Records from a dataset:
Content starts
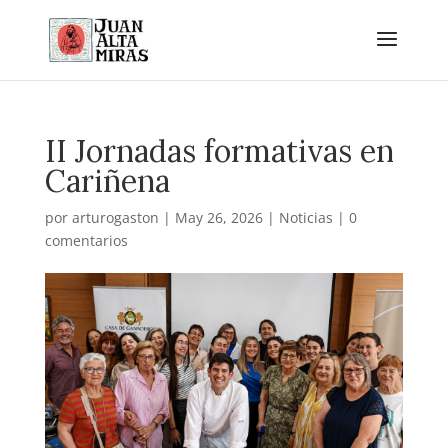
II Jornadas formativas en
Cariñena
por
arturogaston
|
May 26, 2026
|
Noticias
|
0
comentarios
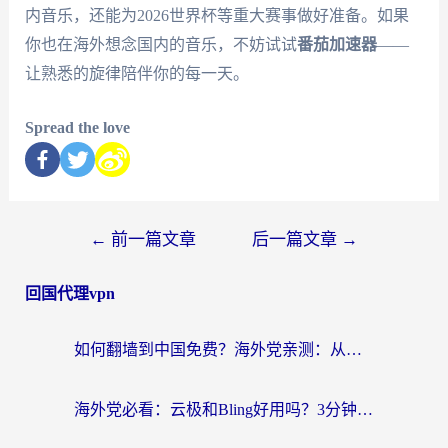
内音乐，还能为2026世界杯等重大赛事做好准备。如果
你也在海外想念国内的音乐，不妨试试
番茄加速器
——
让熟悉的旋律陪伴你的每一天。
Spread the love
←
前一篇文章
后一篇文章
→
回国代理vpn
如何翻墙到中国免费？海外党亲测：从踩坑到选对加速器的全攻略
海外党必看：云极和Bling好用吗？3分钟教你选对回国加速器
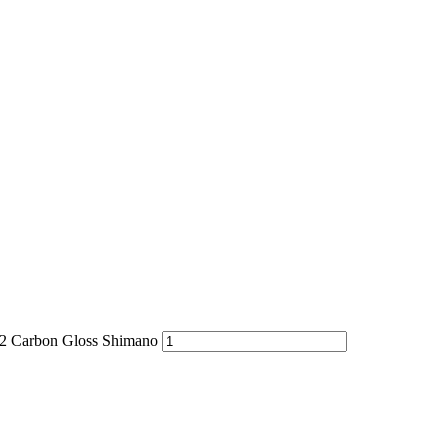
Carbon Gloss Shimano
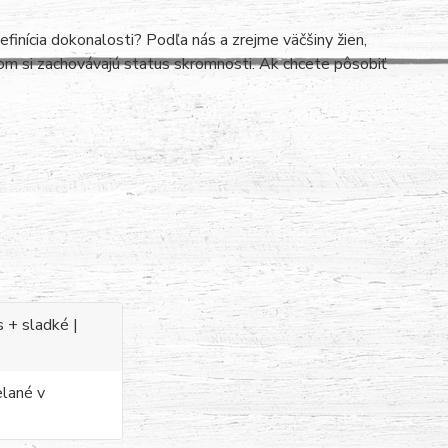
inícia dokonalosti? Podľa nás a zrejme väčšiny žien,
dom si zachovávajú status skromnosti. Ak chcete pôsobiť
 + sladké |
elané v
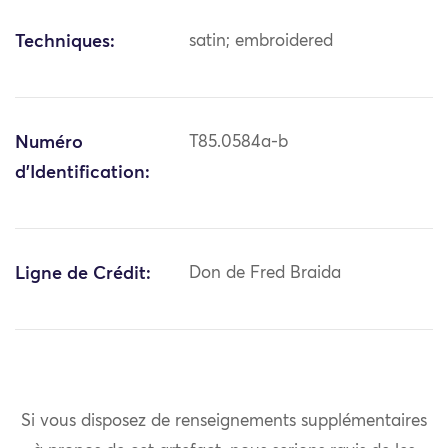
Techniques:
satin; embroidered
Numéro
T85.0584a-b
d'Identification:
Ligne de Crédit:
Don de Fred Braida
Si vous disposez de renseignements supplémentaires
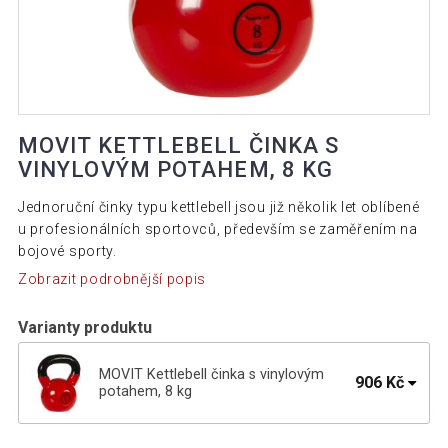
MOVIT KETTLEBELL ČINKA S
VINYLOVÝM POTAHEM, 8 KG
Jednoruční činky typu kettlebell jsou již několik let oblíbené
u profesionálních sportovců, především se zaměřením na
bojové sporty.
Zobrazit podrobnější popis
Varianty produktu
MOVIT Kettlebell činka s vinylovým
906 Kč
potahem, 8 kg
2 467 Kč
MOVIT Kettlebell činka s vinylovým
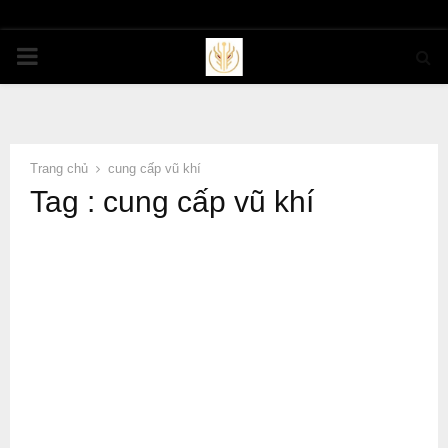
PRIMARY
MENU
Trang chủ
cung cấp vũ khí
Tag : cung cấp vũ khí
Content ends
### TASK STATEMENT
Quote the data word for word, starting at the line that contains "inícia dokonalosti? Podľa" and continuing through the last line of the data. Omit the pictures.

### RESULT FOR THIS TASK
inícia dokonalosti? Podľa nás a zrejme väčšiny žien,
dom si zachovávajú status skromnosti. Ak chcete pôsobiť
 + sladké |
elané v
Techniques:
satin; embroidered
Numéro
T85.0584a-b
d'Identification:
Ligne de Crédit:
Don de Fred Braida
Si vous disposez de renseignements supplémentaires
MOVIT KETTLEBELL ČINKA S
VINYLOVÝM POTAHEM, 8 KG
Jednoruční činky typu kettlebell jsou již několik let oblíbené
u profesionálních sportovců, především se zaměřením na
bojové sporty.
Zobrazit podrobnější popis
Varianty produktu
MOVIT Kettlebell činka s vinylovým
906 Kč
potahem, 8 kg
2 467 Kč
MOVIT Kettlebell činka s vinylovým
PRIMARY
MENU
Trang chủ
cung cấp vũ khí
Tag : cung cấp vũ khí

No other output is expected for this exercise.